I'm working on a PHP-based shopping application. I have lists of strings that I know represent the same product. Those strings are likely to contain the full product name or part of it (full product name usually being brand + model).
I wonder what is the best approach to perform this extraction of the product names.
For instance, here a list of strings that represent the same product:
- Tkg BOUILLOIRE TKG - JK 1008 RWD
- Tkg Jk 1008 Rwd
- Tkg Kalorik - JK 1008 RWD - Bouilloire Électrique sans Fil 360°
- TKG Bouilloire électrique sans fil 1,7 litre 2000 watts Pois TKG Rouge et blanc
- Tkg Kalorik - JK 1008 RWD - Bouilloire Électrique sans Fil 360°
- Tkg JK 1008 RWD BOUILLOIRES
I expect to extract the product name "Tkg JK 1008 RWD". Pls note that String 4 only contains partial information.
I've tried an approach when I counted repeated words in all strings ; but from there, difficult to go further.
Would you have any clue ?
Cheers Nicolas
You could analyse how much the strings overlap (and generate list of words/substring which appear in most of them) and then pick the most relevant words.
For example, if the words appear in certain percentage of the strings, you can identify them as the most likely candidates for the product name. (So similar to what you have done but add thresholds - e.g. you can see that 5 words appear in 88% of the strings and the other ones in much lower percentage - then pick the top 5 as a product name.
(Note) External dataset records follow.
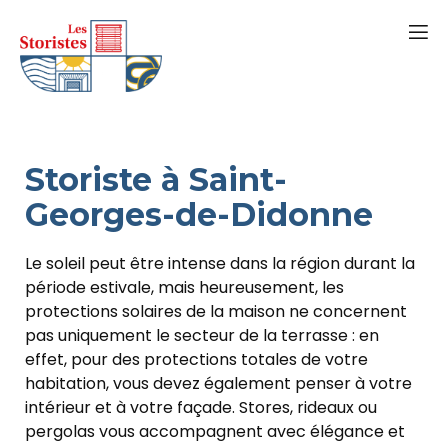
Storiste à Saint-
Georges-de-Didonne
Le soleil peut être intense dans la région durant la
période estivale, mais heureusement, les
protections solaires de la maison ne concernent
pas uniquement le secteur de la terrasse : en
effet, pour des protections totales de votre
habitation, vous devez également penser à votre
intérieur et à votre façade. Stores, rideaux ou
pergolas vous accompagnent avec élégance et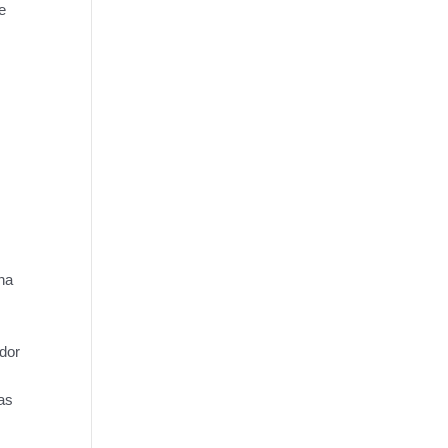
e
na
dor
as
m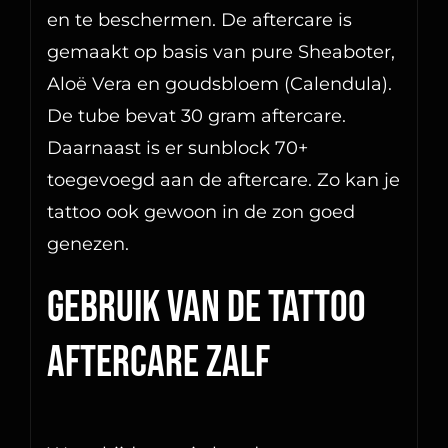
en te beschermen. De aftercare is
gemaakt op basis van pure Sheaboter,
Aloë Vera en goudsbloem (Calendula).
De tube bevat 30 gram aftercare.
Daarnaast is er sunblock 70+
toegevoegd aan de aftercare. Zo kan je
tattoo ook gewoon in de zon goed
genezen.
Gebruik van de tattoo
aftercare zalf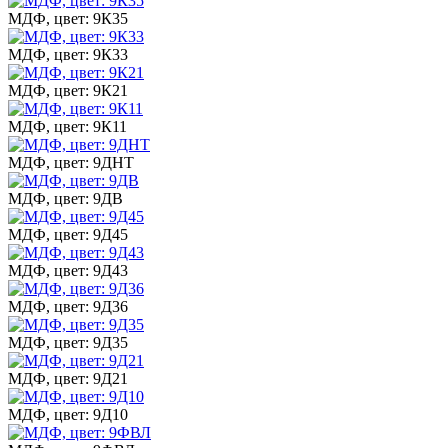
МДФ, цвет: 9К35
МДФ, цвет: 9К33
МДФ, цвет: 9К21
МДФ, цвет: 9К11
МДФ, цвет: 9ДНТ
МДФ, цвет: 9ДВ
МДФ, цвет: 9Д45
МДФ, цвет: 9Д43
МДФ, цвет: 9Д36
МДФ, цвет: 9Д35
МДФ, цвет: 9Д21
МДФ, цвет: 9Д10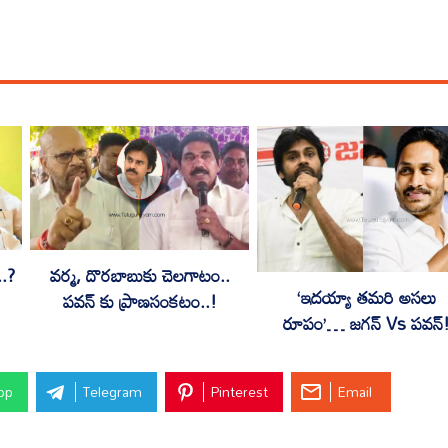
..?
వర్మ, దొరబాబుకు చెలగాటం..
‘ఇదయ్యా తమరి అసలు
పవన్ కు ప్రాణసంకటం..!
రూపం’… జగన్ Vs పవన్
pp
Telegram
Pinterest
Email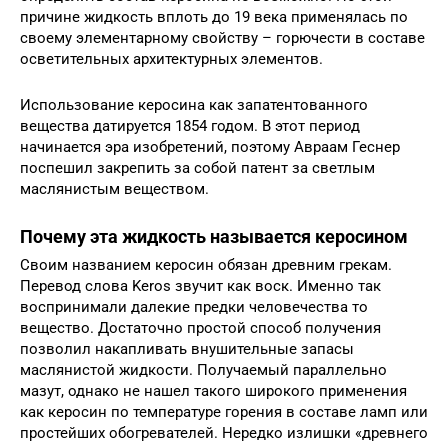
причине жидкость вплоть до 19 века применялась по
своему элементарному свойству – горючести в составе
осветительных архитектурных элементов.
Использование керосина как запатентованного
вещества датируется 1854 годом. В этот период
начинается эра изобретений, поэтому Авраам Геснер
поспешил закрепить за собой патент за светлым
маслянистым веществом.
Почему эта жидкость называется керосином
Своим названием керосин обязан древним грекам.
Перевод слова Keros звучит как воск. Именно так
воспринимали далекие предки человечества то
вещество. Достаточно простой способ получения
позволил накапливать внушительные запасы
маслянистой жидкости. Получаемый параллельно
мазут, однако не нашел такого широкого применения
как керосин по температуре горения в составе ламп или
простейших обогревателей. Нередко излишки «древнего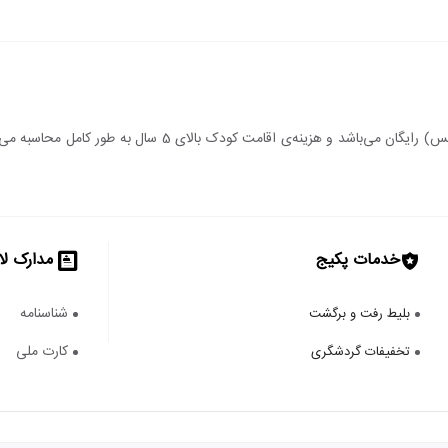
اقامت کودک زیر 5 سال (درصورت عدم استفاده از سرویس) رایگان می‌
خدمات پکیج
مدارک لا
شناسنامه
بلیط رفت و برگشت
کارت ملی
تخفیفات گردشگری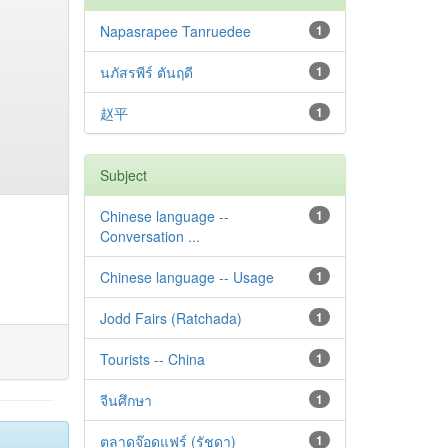
Napasrapee Tanruedee
1
นภัสรพีร์ ตันฤดี
1
赵平
1
Subject
Chinese language --
1
Conversation ...
Chinese language -- Usage
1
Jodd Fairs (Ratchada)
1
Tourists -- China
1
จีนศึกษา
1
ตลาดจ๊อดแฟร์ (รัชดา)
1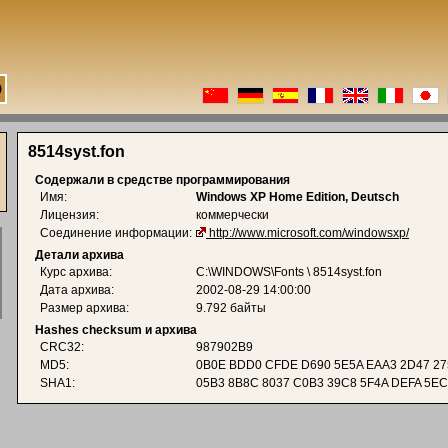
8514syst.fon
Содержали в средстве программирования
Имя:
Windows XP Home Edition, Deutsch
Лицензия:
коммерчески
Соединение информации:
http://www.microsoft.com/windowsxp/
Детали архива
Курс архива:
C:\WINDOWS\Fonts \ 8514syst.fon
Дата архива:
2002-08-29 14:00:00
Размер архива:
9.792 байты
Hashes checksum и архива
CRC32:
987902B9
MD5:
0B0E BDD0 CFDE D690 5E5A EAA3 2D47 27
SHA1:
05B3 8B8C 8037 C0B3 39C8 5F4A DEFA 5EC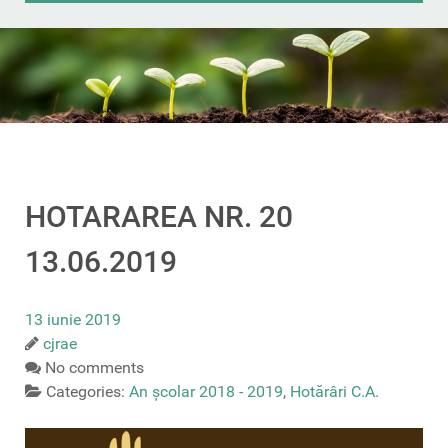
HOTARAREA NR. 20
13.06.2019
13 iunie 2019
cjrae
No comments
Categories:
An școlar 2018 - 2019
,
Hotărâri C.A.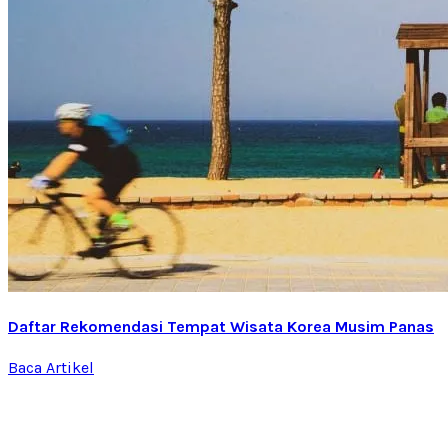
Daftar Rekomendasi Tempat Wisata Korea Musim Panas
Baca Artikel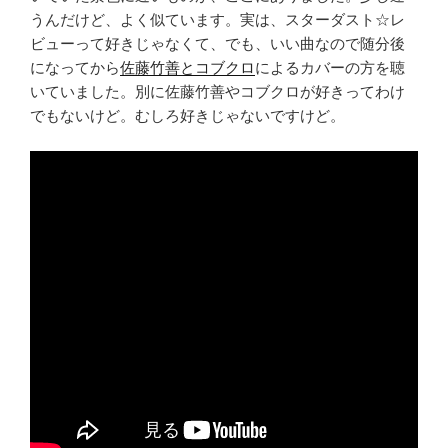
うんだけど、よく似ています。実は、スターダスト☆レ
ビューって好きじゃなくて、でも、いい曲なので随分後
になってから
佐藤竹善とコブクロ
によるカバーの方を聴
いていました。別に佐藤竹善やコブクロが好きってわけ
でもないけど。むしろ好きじゃないですけど。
This is not something exact I am afraid and needs to be manually tweaked.) This should allow to gather majority of the information but will never be perfect.
Additionally, you can have a pre-defined list of brands and filter those words out. I would also account for partial matching of the words as they can be a product of manual data entry and there can always be typos. You can see how relevant this is, if you get strong enough "signal" by simply discarding them, then no need to worry.
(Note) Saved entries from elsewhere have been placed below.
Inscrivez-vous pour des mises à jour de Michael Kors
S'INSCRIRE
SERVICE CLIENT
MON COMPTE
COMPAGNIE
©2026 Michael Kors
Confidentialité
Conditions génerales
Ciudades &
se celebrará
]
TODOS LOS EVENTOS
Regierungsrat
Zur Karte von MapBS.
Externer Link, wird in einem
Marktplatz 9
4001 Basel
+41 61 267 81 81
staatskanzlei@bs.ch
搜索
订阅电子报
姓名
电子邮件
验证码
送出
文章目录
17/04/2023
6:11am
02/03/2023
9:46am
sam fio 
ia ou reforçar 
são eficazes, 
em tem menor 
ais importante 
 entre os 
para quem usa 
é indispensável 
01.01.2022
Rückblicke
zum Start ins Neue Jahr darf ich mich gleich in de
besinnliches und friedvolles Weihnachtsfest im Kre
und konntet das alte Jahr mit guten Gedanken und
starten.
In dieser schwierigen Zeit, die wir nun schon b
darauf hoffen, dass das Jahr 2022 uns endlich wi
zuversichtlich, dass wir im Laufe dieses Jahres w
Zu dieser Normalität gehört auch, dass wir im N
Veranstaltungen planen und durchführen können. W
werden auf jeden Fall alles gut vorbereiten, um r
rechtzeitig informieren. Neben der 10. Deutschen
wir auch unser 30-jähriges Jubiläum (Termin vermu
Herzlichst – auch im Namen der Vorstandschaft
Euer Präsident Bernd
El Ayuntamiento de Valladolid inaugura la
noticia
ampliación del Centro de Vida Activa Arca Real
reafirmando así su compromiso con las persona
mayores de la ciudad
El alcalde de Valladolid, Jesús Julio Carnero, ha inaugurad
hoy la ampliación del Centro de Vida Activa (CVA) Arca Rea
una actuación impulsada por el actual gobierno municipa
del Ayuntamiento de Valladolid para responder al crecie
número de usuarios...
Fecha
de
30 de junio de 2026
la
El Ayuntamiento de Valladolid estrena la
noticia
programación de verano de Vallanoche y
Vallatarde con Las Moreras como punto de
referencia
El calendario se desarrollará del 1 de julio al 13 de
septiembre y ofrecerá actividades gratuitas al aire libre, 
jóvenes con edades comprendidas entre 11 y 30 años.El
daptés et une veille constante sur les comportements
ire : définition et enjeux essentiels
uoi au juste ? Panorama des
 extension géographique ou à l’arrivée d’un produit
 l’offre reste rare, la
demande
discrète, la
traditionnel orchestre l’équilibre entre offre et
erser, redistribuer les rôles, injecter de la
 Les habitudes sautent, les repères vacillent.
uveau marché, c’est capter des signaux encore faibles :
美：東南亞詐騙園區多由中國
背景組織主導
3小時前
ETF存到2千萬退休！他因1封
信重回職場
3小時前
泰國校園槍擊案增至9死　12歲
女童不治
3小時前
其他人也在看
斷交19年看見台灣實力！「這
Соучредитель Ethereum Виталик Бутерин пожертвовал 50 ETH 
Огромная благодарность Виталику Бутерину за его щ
Going even further, you can specify another filter to mark items for manual curation but this may be very time consuming.
I am afraid there is no simple answer. What you are doing is essentially text mining. I have just thrown a few ideas and starting points that can help you start.
The above would work assuming you are building some automatic crawler trying to put together date from multiple sources. If you would like to enable visitors to search your site and return the right product page for all of the queries, then I would suggest diving into some text-searching (principal data analysis anyone?). Or just use some ready-made solution.